Énoncé de l'exercice: Présentez toutes les lignes de texte des enregistrements ci-dessous sous forme de liste JSON de chaînes, une chaîne par ligne, sans les lignes vides. Laissez les images de côté.
================
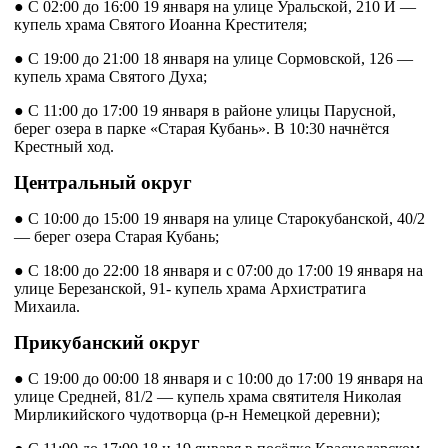
● С 02:00 до 16:00 19 января на улице Уральской, 210 И —
купель храма Святого Иоанна Крестителя;
● С 19:00 до 21:00 18 января на улице Сормовской, 126 —
купель храма Святого Духа;
● С 11:00 до 17:00 19 января в районе улицы Парусной,
берег озера в парке «Старая Кубань». В 10:30 начнётся
Крестный ход.
Центральный округ
● С 10:00 до 15:00 19 января на улице Старокубанской, 40/2
— берег озера Старая Кубань;
● С 18:00 до 22:00 18 января и с 07:00 до 17:00 19 января на
улице Березанской, 91- купель храма Архистратига
Михаила.
Прикубанский округ
● С 19:00 до 00:00 18 января и с 10:00 до 17:00 19 января на
улице Средней, 81/2 — купель храма святителя Николая
Мирликийского чудотворца (р-н Немецкой деревни);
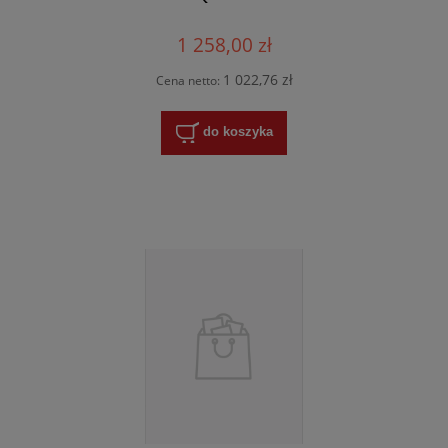
1 258,00 zł
1 022,76 zł
Cena netto:
do koszyka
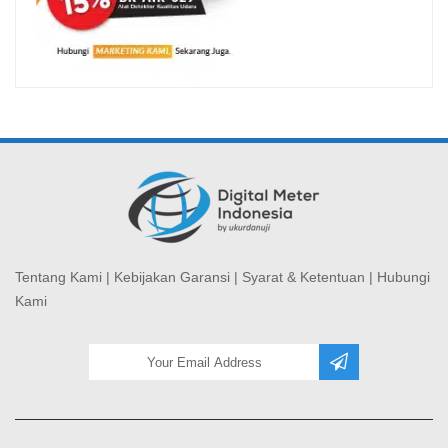
Tentang Kami
|
Kebijakan Garansi
|
Syarat & Ketentuan
|
Hubungi
Kami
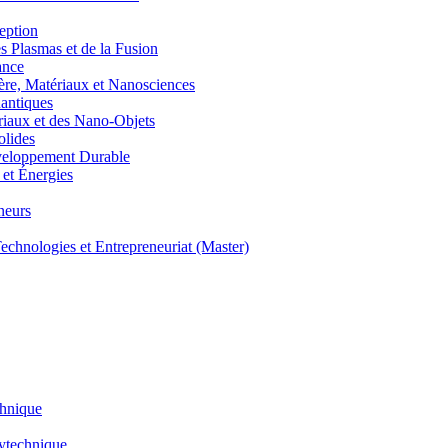
eption
lasmas et de la Fusion
ance
, Matériaux et Nanosciences
ntiques
aux et des Nano-Objets
lides
eloppement Durable
et Énergies
neurs
hnologies et Entrepreneuriat (Master)
chnique
lytechnique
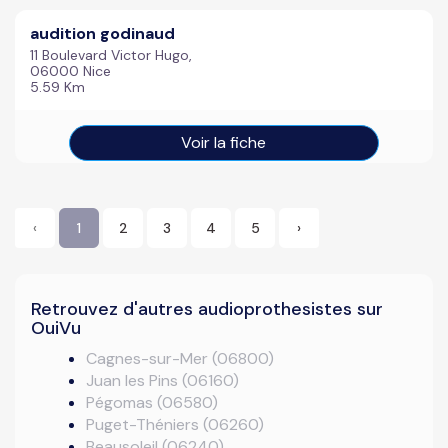
audition godinaud
11 Boulevard Victor Hugo,
06000 Nice
5.59 Km
Voir la fiche
‹
1
2
3
4
5
›
Retrouvez d'autres audioprothesistes sur
OuiVu
Cagnes-sur-Mer (06800)
Juan les Pins (06160)
Pégomas (06580)
Puget-Théniers (06260)
Beausoleil (06240)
================
Solution proposée:
[
  "● С 02:00 до 16:00 19 января на улице Уральской, 210 И —",
  "купель храма Святого Иоанна Крестителя;",
  "● С 19:00 до 21:00 18 января на улице Сормовской, 126 —",
  "купель храма Святого Духа;",
  "● С 11:00 до 17:00 19 января в районе улицы Парусной,",
  "берег озера в парке «Старая Кубань». В 10:30 начнётся",
  "Крестный ход.",
  "Центральный округ",
  "● С 10:00 до 15:00 19 января на улице Старокубанской, 40/2",
  "— берег озера Старая Кубань;",
  "● С 18:00 до 22:00 18 января и с 07:00 до 17:00 19 января на",
  "улице Березанской, 91- купель храма Архистратига",
  "Михаила.",
  "Прикубанский округ",
  "● С 19:00 до 00:00 18 января и с 10:00 до 17:00 19 января на",
  "улице Средней, 81/2 — купель храма святителя Николая",
  "Мирликийского чудотворца (р-н Немецкой деревни);",
  "1 258,00 zł",
  "1 022,76 zł",
  "Cena netto:",
  "do koszyka",
  "Tentang Kami",
  "|",
  "Kebijakan Garansi",
  "|",
  "Syarat & Ketentuan",
  "|",
  "Hubungi",
  "Kami",
  "eption",
  "lasmas et de la Fusion",
  "ance",
  ", Matériaux et Nanosciences",
  "ntiques",
  "aux et des Nano-Objets",
  "lides",
  "eloppement Durable",
  "et Énergies",
  "neurs",
  "hnologies et Entrepreneuriat (Master)",
  "chnique",
  "lytechnique",
  "audition godinaud",
  "11 Boulevard Victor Hugo,",
  "06000 Nice",
  "5.59 Km",
  "Voir la fiche",
  "‹",
  "1",
  "2",
  "3",
  "4",
  "5",
  "›",
  "Retrouvez d'autres audioprothesistes sur",
  "OuiVu",
  "Cagnes-sur-Mer (06800)",
  "Juan les Pins (06160)",
  "Pégomas (06580)",
  "Puget-Théniers (06260)",
  "Beausoleil (06240)"
]